▶ **Exercise details**: Across the entries that follow, tally every line holding the word "ProjectId" and reply with the count alone.
Segment Start: Exercise inputs
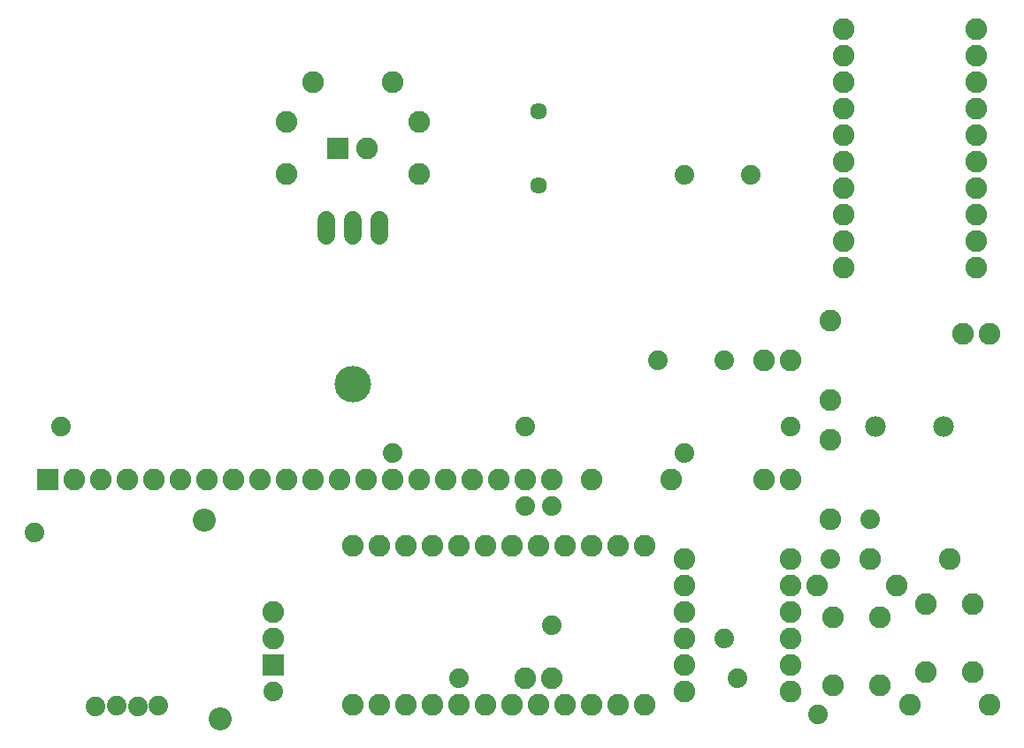
<source format=gbs>
G75*
G70*
%OFA0B0*%
%FSLAX24Y24*%
%IPPOS*%
%LPD*%
%AMOC8*
5,1,8,0,0,1.08239X$1,22.5*
%
%ADD10C,0.0820*%
%ADD11C,0.0867*%
%ADD12R,0.0820X0.0820*%
%ADD13C,0.0680*%
%ADD14C,0.1380*%
%ADD15C,0.0634*%
%ADD16C,0.0780*%
%ADD17C,0.0740*%
D10*
X010181Y004181D03*
X010181Y005181D03*
X013181Y007681D03*
X014181Y007681D03*
X015181Y007681D03*
X016181Y007681D03*
X017181Y007681D03*
X018181Y007681D03*
X019181Y007681D03*
X020181Y007681D03*
X021181Y007681D03*
X022181Y007681D03*
X023181Y007681D03*
X024181Y007681D03*
X025681Y007181D03*
X025681Y006181D03*
X025681Y005181D03*
X025681Y004181D03*
X025681Y003181D03*
X025681Y002181D03*
X024181Y001681D03*
X023181Y001681D03*
X022181Y001681D03*
X021181Y001681D03*
X020181Y001681D03*
X019181Y001681D03*
X018181Y001681D03*
X017181Y001681D03*
X016181Y001681D03*
X015181Y001681D03*
X014181Y001681D03*
X013181Y001681D03*
X019681Y002681D03*
X020681Y002681D03*
X029681Y002181D03*
X029681Y003181D03*
X029681Y004181D03*
X029681Y005181D03*
X029681Y006181D03*
X030681Y006181D03*
X031291Y004961D03*
X033071Y004961D03*
X033681Y006181D03*
X034791Y005461D03*
X036571Y005461D03*
X035681Y007181D03*
X032681Y007181D03*
X031181Y008681D03*
X029681Y007181D03*
X029681Y010181D03*
X028681Y010181D03*
X031181Y011681D03*
X031181Y013181D03*
X029681Y014681D03*
X028681Y014681D03*
X031181Y016181D03*
X031681Y018181D03*
X031681Y019181D03*
X031681Y020181D03*
X031681Y021181D03*
X031681Y022181D03*
X031681Y023181D03*
X031681Y024181D03*
X031681Y025181D03*
X031681Y026181D03*
X031681Y027181D03*
X036681Y027181D03*
X036681Y026181D03*
X036681Y025181D03*
X036681Y024181D03*
X036681Y023181D03*
X036681Y022181D03*
X036681Y021181D03*
X036681Y020181D03*
X036681Y019181D03*
X036681Y018181D03*
X036181Y015681D03*
X037181Y015681D03*
X025181Y010181D03*
X022181Y010181D03*
X020681Y010181D03*
X019681Y010181D03*
X018681Y010181D03*
X017681Y010181D03*
X016681Y010181D03*
X015681Y010181D03*
X014681Y010181D03*
X013681Y010181D03*
X012681Y010181D03*
X011681Y010181D03*
X010681Y010181D03*
X009681Y010181D03*
X008681Y010181D03*
X007681Y010181D03*
X006681Y010181D03*
X005681Y010181D03*
X004681Y010181D03*
X003681Y010181D03*
X002681Y010181D03*
X010681Y021697D03*
X010681Y023666D03*
X011681Y025181D03*
X014681Y025181D03*
X015681Y023666D03*
X013731Y022681D03*
X015681Y021697D03*
X034791Y002901D03*
X033071Y002401D03*
X034181Y001681D03*
X036571Y002901D03*
X037181Y001681D03*
X031291Y002401D03*
D11*
X008181Y001144D03*
X007585Y008642D03*
D12*
X001681Y010181D03*
X010181Y003181D03*
X012631Y022681D03*
D13*
X012181Y019981D02*
X012181Y019381D01*
X013181Y019381D02*
X013181Y019981D01*
X014181Y019981D02*
X014181Y019381D01*
D14*
X013181Y013781D03*
D15*
X020181Y021281D03*
X020181Y024081D03*
D16*
X032902Y012181D03*
X035461Y012181D03*
D17*
X003501Y001621D03*
X004281Y001641D03*
X005081Y001621D03*
X005861Y001641D03*
X010181Y002181D03*
X017181Y002681D03*
X020681Y004681D03*
X027181Y004181D03*
X027681Y002681D03*
X030721Y001321D03*
X031181Y007181D03*
X032681Y008681D03*
X029681Y012181D03*
X027181Y014681D03*
X024681Y014681D03*
X025681Y011181D03*
X020681Y009181D03*
X019681Y009181D03*
X019681Y012181D03*
X014681Y011181D03*
X002181Y012181D03*
X001181Y008181D03*
X025681Y021681D03*
X028181Y021681D03*
M02*

</source>
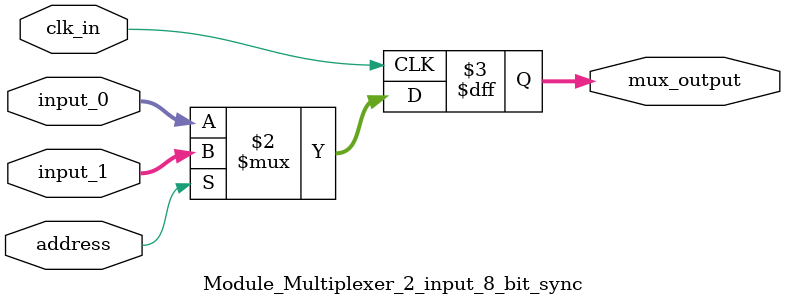
<source format=v>
/*******************************/
/*** Module_FrequencyDivider ***/
/*******************************/

module	Module_FrequencyDivider	(	clk_in,
					period,

					clk_out);

input		clk_in;
input	[29:0]	period;

output		clk_out;

reg		clk_out;

reg	[29:0]	counter;

always @(posedge clk_in) begin
	if (counter >= (period - 1)) begin
		counter <= 0;
		clk_out <= ~clk_out;
	end else
		counter <= counter + 1;
end

endmodule

/****************************/
/*** Module_Counter_8_bit ***/
/****************************/

module	Module_Counter_8_bit	(	clk_in,
					limit,

					out,
					carry);

input		clk_in;
input	[7:0]	limit;

output	[7:0]	out;
output		carry;

reg	[7:0]	out;
reg		carry;

always @(posedge clk_in) begin
	if (out >= (limit - 8'b00000001)) begin
		out <= 0;
		carry <= 1;
	end else if (out == 0) begin
		out <= 1;
		carry <= 0;
	end else
		out <= out + 1;
end

endmodule

/**************************************/
/*** Module_SynchroCounter_8_bit_SR ***/
/**************************************/

module	Module_SynchroCounter_8_bit_SR	(	qzt_clk,
						clk_in,
						reset,
						set,
						presetValue,
						limit,

						out,
						carry);

input		qzt_clk;
input		clk_in;
input		reset;
input		set;
input	[7:0]	presetValue;
input	[7:0]	limit;

output	[7:0]	out;
output		carry;

reg	[7:0]	out;
reg		carry;

reg		clk_in_old;


always @(posedge qzt_clk) begin
	if (reset) begin
		out <= 0;
		carry <= 0;
	end else if (set) begin
		out <= presetValue;
		carry <= 0;
	end else if (!clk_in_old & clk_in) begin
		if (out >= (limit - 8'b00000001)) begin
			out <= 0;
			carry <= 1;
		end else if (out == 0) begin
			out <= 1;
			carry <= 0;
		end else
			out <= out + 1;
	end

	clk_in_old <= clk_in;
end

endmodule

/*********************************************/
/*** Module_Multiplexer_2_input_8_bit_sync ***/
/*********************************************/

module	Module_Multiplexer_2_input_8_bit_sync	(	clk_in,
							address,
							input_0,
							input_1,

							mux_output);

input		clk_in;
input		address;
input	[7:0]	input_0;
input	[7:0]	input_1;

output	[7:0]	mux_output;

reg	[7:0]	mux_output;

always @(posedge clk_in) begin
	mux_output <= (address)? input_1 : input_0;
end

endmodule

</source>
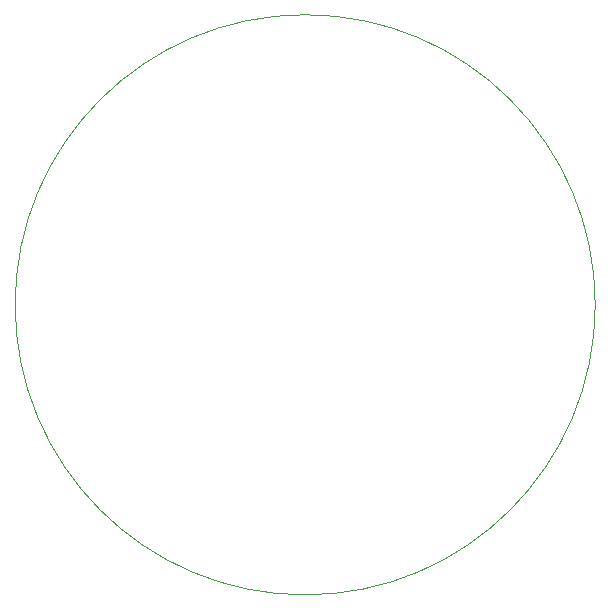
<source format=gbr>
%TF.GenerationSoftware,KiCad,Pcbnew,(6.0.4-0)*%
%TF.CreationDate,2022-11-04T09:41:38+01:00*%
%TF.ProjectId,RoundScanner,526f756e-6453-4636-916e-6e65722e6b69,2*%
%TF.SameCoordinates,Original*%
%TF.FileFunction,Profile,NP*%
%FSLAX46Y46*%
G04 Gerber Fmt 4.6, Leading zero omitted, Abs format (unit mm)*
G04 Created by KiCad (PCBNEW (6.0.4-0)) date 2022-11-04 09:41:38*
%MOMM*%
%LPD*%
G01*
G04 APERTURE LIST*
%TA.AperFunction,Profile*%
%ADD10C,0.100000*%
%TD*%
G04 APERTURE END LIST*
D10*
X114093333Y-107061000D02*
G75*
G03*
X114093333Y-107061000I-24558333J0D01*
G01*
M02*

</source>
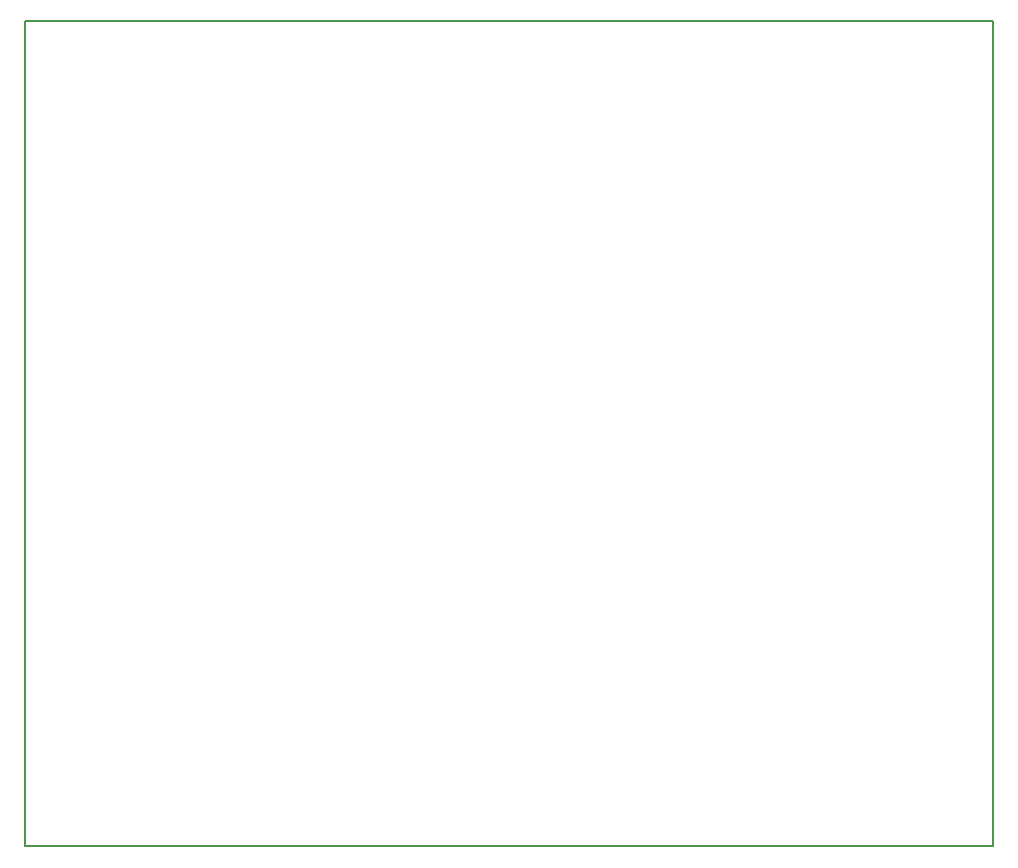
<source format=gbr>
%TF.GenerationSoftware,KiCad,Pcbnew,(5.99.0-8928-gc255dede17)*%
%TF.CreationDate,2021-02-09T19:48:58-08:00*%
%TF.ProjectId,smbpcb,736d6270-6362-42e6-9b69-6361645f7063,rev?*%
%TF.SameCoordinates,Original*%
%TF.FileFunction,Profile,NP*%
%FSLAX46Y46*%
G04 Gerber Fmt 4.6, Leading zero omitted, Abs format (unit mm)*
G04 Created by KiCad (PCBNEW (5.99.0-8928-gc255dede17)) date 2021-02-09 19:48:58*
%MOMM*%
%LPD*%
G01*
G04 APERTURE LIST*
%TA.AperFunction,Profile*%
%ADD10C,0.150000*%
%TD*%
G04 APERTURE END LIST*
D10*
X151950000Y-12100000D02*
X70000000Y-12100000D01*
X70000000Y-12100000D02*
X70000000Y-81945800D01*
X70000000Y-81945800D02*
X151950000Y-81945800D01*
X151950000Y-81945800D02*
X151950000Y-12100000D01*
M02*

</source>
Segment End: Exercise inputs
▶ **Answer space**: 2